13 years on and he is still in my thoughts! I'm the same age as he was when he passed I'm sure i will be back here in the coments in another 13 years if god graces me that long. Good health. See you in 2036 maybe!
Absolute tears watching this... I wish he knew how much he was loved... I remember being 3 years old with posters of him on my wall... I still can't believe he has been gone from this world 13 years... It feels like yesterday... I have been a fan my whole life and I will love him forever... My boys are fans now❤❤❤
1 of my first of many celeb crushes, I love him, River Phoenix, Brandon Lee, Heath Ledger, so so many.. too many amazingly talented ppl gone way too soon 😢
You got to understand one thing about this you got to understand one thing about this he's the guinea pig I was the hamster my name is Scott Chase I was Corey Hiams best friend when we were little kids I'm the hamster He's a guinea pig he loved guinea pigs all I had in my room was a little hamster but we had horses out in the field and rabbits in the coops and chickens too but I miss his guinea pig his mother was so sweet I never forget her because I was in charge of watching his little brother for him high School yeah I knocked it for him but his little brother is so sweet very rarely had happened so here I am the hamster Corey is a guinea pig he was signed by Fonda and Katherine Hepburn cuz I remember Corey woodhall..
I just miss Corey I'm sure a lot of other people do too but I missed him ever since I was a little kid I wish I could have found him somehow I just didn't know how I just went to the mountains and hid
Yeah I miss him but yet I always have missed him since we were in grade school together lives a little kids saying me myself and I totally always said the coolest thing was when we signed the inside of a brand a heart with a handle my family brand both of the sign inside of it he climbed up the tree and lit a fart but that's Corey made me laugh he hung upside down in another tree but by King David and Solomon's Graves the whole roll of Kings we spent some time out at the Temple of Sardis where it sits for the first temple David built set his children enjoying each other's company for the last time as we could before the agency like stole them away we did correspond I did send him suckers and stuff I know he always like that heart sherbert soccer so I'd send them to him I know it's hard to wait to be away from home.... I'm sure I'll come down with sickle cell leukemia too cuz it runs in our family his little brother died first I couldn't believe it you know I outlived Elvis Presley so at least I almost 50 I can't believe I'm still alive I went to cancer once was next time I'm not going to do it again sexual sell leukemia sucks
Thank You Summer Luna for this Beautiful Video of Corey Haim i Really Really Really Appreciate It From The Bottom Of My Heart I Really Really Really Miss Corey So Much Just Like I Miss My Baby Son That Passed When He Was 3 Hours Old. Corey Will Always Be In My Heart Forever Just Like The People That Knew Him. Thank You Again Summer This Video Means Alot. God Bless You And Your Family.
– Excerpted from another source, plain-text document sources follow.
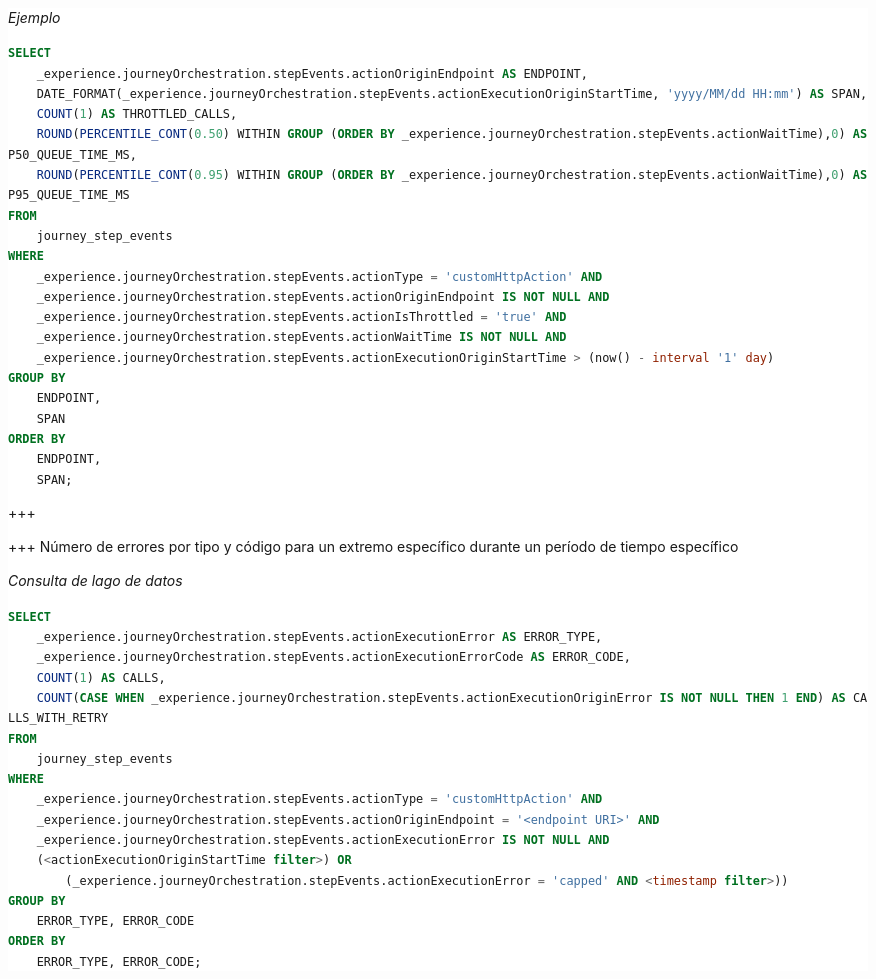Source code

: _Ejemplo_

```sql
SELECT
    _experience.journeyOrchestration.stepEvents.actionOriginEndpoint AS ENDPOINT,
    DATE_FORMAT(_experience.journeyOrchestration.stepEvents.actionExecutionOriginStartTime, 'yyyy/MM/dd HH:mm') AS SPAN,
    COUNT(1) AS THROTTLED_CALLS,
    ROUND(PERCENTILE_CONT(0.50) WITHIN GROUP (ORDER BY _experience.journeyOrchestration.stepEvents.actionWaitTime),0) AS P50_QUEUE_TIME_MS,
    ROUND(PERCENTILE_CONT(0.95) WITHIN GROUP (ORDER BY _experience.journeyOrchestration.stepEvents.actionWaitTime),0) AS P95_QUEUE_TIME_MS
FROM 
    journey_step_events
WHERE 
    _experience.journeyOrchestration.stepEvents.actionType = 'customHttpAction' AND
    _experience.journeyOrchestration.stepEvents.actionOriginEndpoint IS NOT NULL AND
    _experience.journeyOrchestration.stepEvents.actionIsThrottled = 'true' AND
    _experience.journeyOrchestration.stepEvents.actionWaitTime IS NOT NULL AND
    _experience.journeyOrchestration.stepEvents.actionExecutionOriginStartTime > (now() - interval '1' day)
GROUP BY 
    ENDPOINT,
    SPAN
ORDER BY
    ENDPOINT,
    SPAN;
```

+++

+++ Número de errores por tipo y código para un extremo específico durante un período de tiempo específico

_Consulta de lago de datos_

```sql
SELECT
    _experience.journeyOrchestration.stepEvents.actionExecutionError AS ERROR_TYPE,
    _experience.journeyOrchestration.stepEvents.actionExecutionErrorCode AS ERROR_CODE,
    COUNT(1) AS CALLS,
    COUNT(CASE WHEN _experience.journeyOrchestration.stepEvents.actionExecutionOriginError IS NOT NULL THEN 1 END) AS CALLS_WITH_RETRY
FROM 
    journey_step_events
WHERE 
    _experience.journeyOrchestration.stepEvents.actionType = 'customHttpAction' AND
    _experience.journeyOrchestration.stepEvents.actionOriginEndpoint = '<endpoint URI>' AND
    _experience.journeyOrchestration.stepEvents.actionExecutionError IS NOT NULL AND
    (<actionExecutionOriginStartTime filter>) OR
        (_experience.journeyOrchestration.stepEvents.actionExecutionError = 'capped' AND <timestamp filter>))
GROUP BY 
    ERROR_TYPE, ERROR_CODE
ORDER BY
    ERROR_TYPE, ERROR_CODE;
```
I wish Corey got his justice. Alphy Hoffman is a criminal and needs to be jailed. Odd and disturbing how little information is online for Alphy Hoffman aside from a few 80's photos He is alive and was a major Hollywood player in the 80's.
I keep coming back to this video to remind me we should never take life for granted, live each day like its your last, R. i. P Corey you was one of a kind. 😢
Truly awesome compilation! Solid scene selections & fitting song selection, great work, thank you for this!🙌😌My top 3 favorite Haim flicks : Prayer of the Rollerboys (1990/Griffin), License to Drive (1988/Les), and The Lost Boys (1987/Sam). R.I.P. Corey🙏
It takes a strong person to overcome addiction, I grew up with an alcoholic parent, my childhood was so bad!, I wanted to die, but I grew up and became an addict myself both drugs and alcohol, I lost my husband and kids over it, I've been thru alot but I finally got my life back, it takes alot of mental strength to get clean and sober, I know exactly what Corey was going thru, it so sad how his life ended, he was in the prime of his life RIP Haimster!